EDINBURGH (Reuters) - A group of anti-Brexit Scottish lawmakers has been given the go-ahead to pursue legal action to establish whether the United Kingdom can unilaterally stop the process of leaving the EU, a Scottish court said on Friday.
The Scottish Court of Session has accepted a petition from the cross-party group of seven lawmakers, excluding British Prime Minister Theresa May's ruling Conservatives, to determine whether Brexit can be stopped if Britain, acting alone, decides to reverse the process.
The British government has three weeks to respond to the challenge, before the Edinburgh court - Scotland's supreme civil judicial body - sets a date to hear the case, a spokesman said.
The seven lawmakers from the Labour Party, Scottish National Party, the Liberal Democrats and the Scottish Greens, want the Court of Sessions to refer the matter to the European Court of Justice, the EU's highest court, to conclusively rule on the issue.
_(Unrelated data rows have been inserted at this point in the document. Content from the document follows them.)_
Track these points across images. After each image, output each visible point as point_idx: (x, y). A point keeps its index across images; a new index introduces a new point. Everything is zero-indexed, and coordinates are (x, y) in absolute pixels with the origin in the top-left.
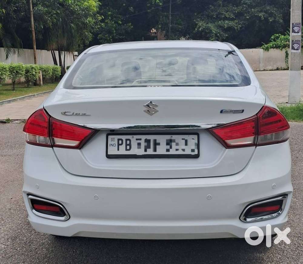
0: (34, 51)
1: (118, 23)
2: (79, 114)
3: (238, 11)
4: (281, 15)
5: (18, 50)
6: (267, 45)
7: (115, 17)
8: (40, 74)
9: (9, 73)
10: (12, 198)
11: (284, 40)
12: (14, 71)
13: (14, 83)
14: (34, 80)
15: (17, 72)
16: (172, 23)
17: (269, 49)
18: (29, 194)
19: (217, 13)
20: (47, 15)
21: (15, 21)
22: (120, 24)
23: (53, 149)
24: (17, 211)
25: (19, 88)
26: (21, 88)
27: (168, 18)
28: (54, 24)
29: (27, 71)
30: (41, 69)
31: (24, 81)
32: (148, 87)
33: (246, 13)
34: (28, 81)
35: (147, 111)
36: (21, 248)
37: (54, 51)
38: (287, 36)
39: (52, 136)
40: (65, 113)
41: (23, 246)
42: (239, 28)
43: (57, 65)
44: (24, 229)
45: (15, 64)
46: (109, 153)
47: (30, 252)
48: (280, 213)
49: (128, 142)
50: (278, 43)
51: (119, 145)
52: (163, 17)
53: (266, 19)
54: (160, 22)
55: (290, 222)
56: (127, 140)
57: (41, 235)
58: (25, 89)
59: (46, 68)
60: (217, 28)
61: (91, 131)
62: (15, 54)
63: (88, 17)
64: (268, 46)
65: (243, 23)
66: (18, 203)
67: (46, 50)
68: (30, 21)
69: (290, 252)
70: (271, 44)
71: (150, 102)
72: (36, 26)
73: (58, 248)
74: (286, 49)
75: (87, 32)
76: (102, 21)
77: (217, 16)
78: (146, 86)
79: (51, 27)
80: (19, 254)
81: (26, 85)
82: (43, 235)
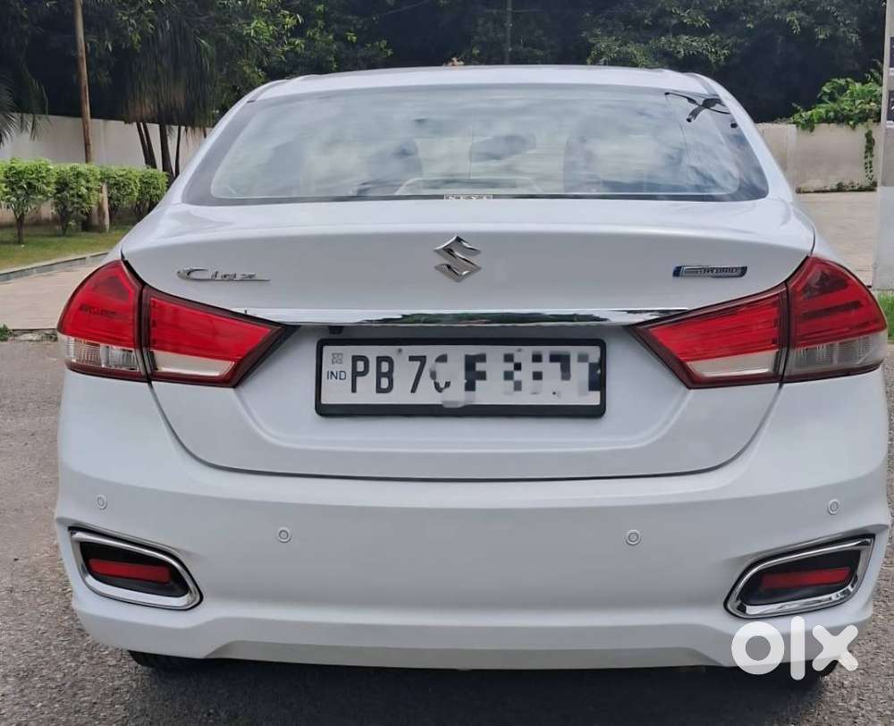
0: (85, 123)
1: (344, 39)
2: (235, 276)
3: (720, 7)
4: (855, 18)
5: (34, 117)
6: (809, 113)
7: (338, 21)
8: (101, 195)
9: (6, 187)
10: (16, 560)
11: (864, 99)
12: (22, 184)
13: (20, 221)
14: (82, 212)
15: (29, 184)
16: (515, 42)
17: (815, 125)
18: (74, 528)
19: (655, 11)
20: (126, 10)
21: (26, 27)
22: (351, 41)
23: (151, 386)
24: (32, 597)
25: (37, 236)
26: (43, 236)
27: (502, 26)
28: (148, 39)
29: (63, 185)
30: (105, 178)
31: (51, 217)
32: (447, 198)
33: (747, 12)
34: (63, 217)
35: (446, 267)
36: (45, 702)
37: (148, 124)
38: (871, 86)
39: (148, 345)
40: (188, 274)
41: (54, 695)
42: (722, 57)
43: (154, 166)
44: (56, 647)
45: (24, 162)
46: (324, 401)
47: (76, 712)
48: (851, 590)
49: (385, 367)
50: (843, 106)
51: (355, 374)
52: (486, 22)
53: (807, 32)
54: (476, 38)
55: (874, 635)
56: (380, 360)
57: (110, 666)
58: (56, 240)
59: (122, 176)
60: (653, 60)
61: (269, 330)
62: (24, 131)
63: (255, 17)
64: (812, 115)
65: (735, 45)
66: (36, 571)
67: (121, 120)
68: (72, 29)
69: (875, 719)
70: (821, 110)
71: (454, 238)
72: (91, 43)
73: (160, 702)
74: (867, 127)
75: (249, 65)
76: (298, 31)
77: (655, 18)
78: (441, 197)
79: (138, 48)
80: (41, 721)
81: (58, 228)
82: (114, 666)
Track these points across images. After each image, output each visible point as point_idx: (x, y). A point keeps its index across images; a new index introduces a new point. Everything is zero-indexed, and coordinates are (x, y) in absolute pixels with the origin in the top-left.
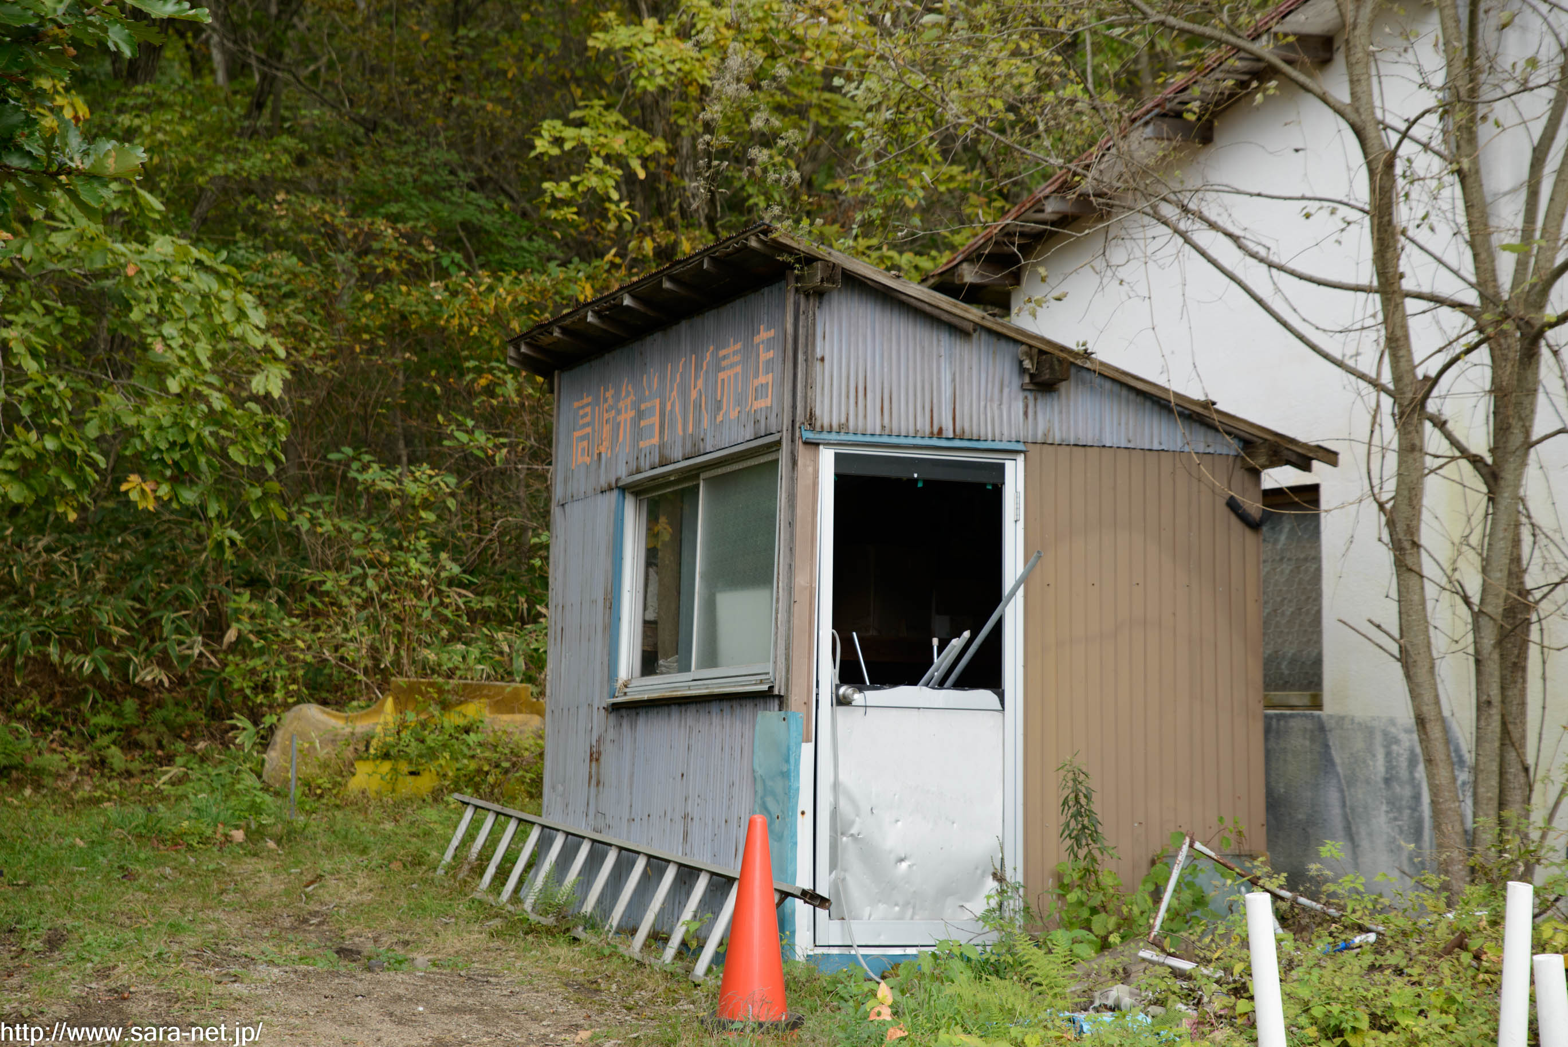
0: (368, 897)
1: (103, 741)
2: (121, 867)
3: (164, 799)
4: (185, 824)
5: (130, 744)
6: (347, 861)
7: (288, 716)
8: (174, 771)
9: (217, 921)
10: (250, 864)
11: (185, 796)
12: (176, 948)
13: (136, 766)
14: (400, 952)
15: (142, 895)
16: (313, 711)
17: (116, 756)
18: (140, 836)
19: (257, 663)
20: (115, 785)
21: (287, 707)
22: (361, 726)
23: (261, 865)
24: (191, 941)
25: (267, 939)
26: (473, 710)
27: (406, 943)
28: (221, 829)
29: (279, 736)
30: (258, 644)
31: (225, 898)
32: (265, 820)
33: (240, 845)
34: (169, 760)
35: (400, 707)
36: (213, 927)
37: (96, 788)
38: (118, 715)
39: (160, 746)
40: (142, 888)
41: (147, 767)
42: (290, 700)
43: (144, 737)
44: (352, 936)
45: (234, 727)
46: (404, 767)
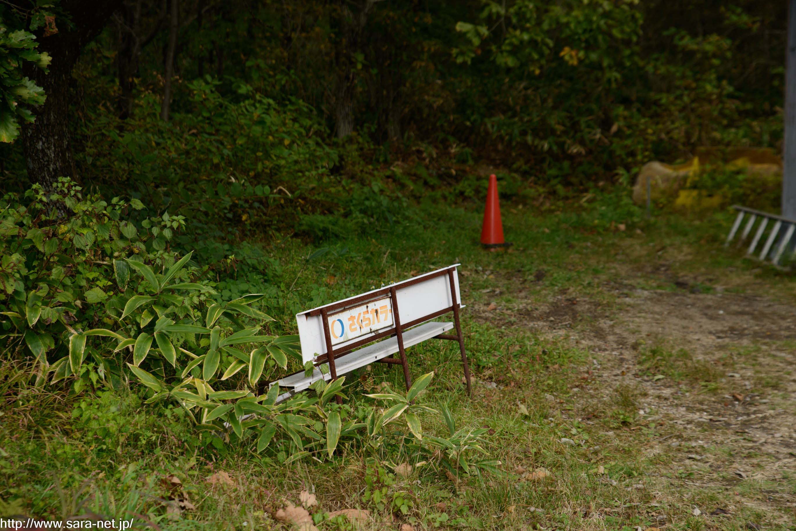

"We know it is possible to stay in the European Union if the other member states allow. But experts believe our parliament can withdraw the (leaving) notification without their permission," the Scottish lawmakers said in a statement earlier this week.
"But there is only one way to be sure: a court has to decide what Article 50 means."
May formally notified the EU of Britain's intention to leave the EU by triggering Article 50 of the Lisbon Treaty on March 29, starting a two-year exit process, and has said she will not tolerate any attempt in parliament to block it.
Brexit supporters argue that after last year's referendum vote to leave, any attempt to halt the process would be anti-democratic. But opponents say the country should have a right to pass final judgment on any exit deal negotiated, and the Scottish challenge is the latest legal attempt to try to ensure this happens.
Article 50 does not specify whether the exit process can be unilaterally reversed although former British diplomat Lord Kerr who drafted it has said Britain can change its mind at any stage before the final exit date in 2019.
The referendum saw 52 percent of voters backing Brexit. The poll shook Britain's structure, as voters in Northern Ireland and Scotland backed remaining in the EU but those in Wales and England opted to leave.
However, a recent BMG opinion poll found that 51 percent of Britons would now keep EU membership versus 41 percent who still wanted to leave.